Thank you to the poster that answered fully my response to NS with blood.. I had already went to bed sorry :) The tubing for blood is single tubing with two spikes on it; one for the blood and one for the NS. So that's why you wouldn't flush with NS because the tubing is full of blood and it would take several minutes for the blood to be flushed out leaving only NS..
On the blood transfusion question with the reaction............... NEVER flush the line if the pt is having a rxn!!!!!!!!!!!!!!!!!!!!!! NEVER NEVER NEVER!!!!!!!!!!! You will be giving them MORE of what is causing the problem in the first place!
ALWAYS ALWAYS ALWAYS stop the infustion first, disconnect the tubing and send the tubing and the remaining blood to the blood bank so they can evaluate and do what they need to do to see if there was something wrong with the blood given.
ETA: You keep NS going with the blood to keep it from clotting and willflush your line with NS after the transfusion, given there is no reaction, to keep your line, PIV, central or PICC, patent. If blood is left to sit it will clot very quickly.
Re: L&D question. The ice pack is the best answer becuase this is the least invasive, nonpharmacologic, nursing judgment/treatment available of the options. Ice is awesome for decreasing swelling and decreasing pain. If that doesn't help, then you can go on to other treatments.
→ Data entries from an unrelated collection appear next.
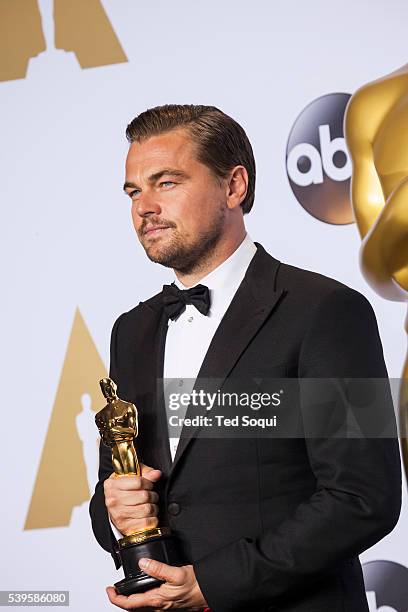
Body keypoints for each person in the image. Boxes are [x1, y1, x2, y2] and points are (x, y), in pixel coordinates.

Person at [89, 104, 401, 612]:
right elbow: (116, 491)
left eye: (166, 182)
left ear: (234, 187)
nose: (144, 206)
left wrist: (215, 583)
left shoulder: (327, 310)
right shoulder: (132, 331)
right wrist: (115, 512)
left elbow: (364, 498)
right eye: (133, 190)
I totally forgot about that.THANKS!.But i've also been thought that some iv lines have two ports one for just blood to go into and the other is for flushing normal saline. I remember having this discussion with the class and the teacher. There was two teacher there at the time and both had different opinion and explanation but the one i can remember clearly is that there are some iv lines with two ports so it would be okay to insert the NS.[/quotePICC's and central lines can have more than one port on them. In that case, if the doctor wanted you to start NS, you would use the other port with normal IV tubing. You would still stop the blood and disconnect the tubing, save it and the remaining blood to send to blood bank.
Boog'sCRRN246, RN
784 Posts
With blood transfusion reactions, you stop the transfusion, remove the blood tubing, and start a NS infusion with new tubing. If you flush the blood tubing, you're just giving the patient even more of what they are reacting to.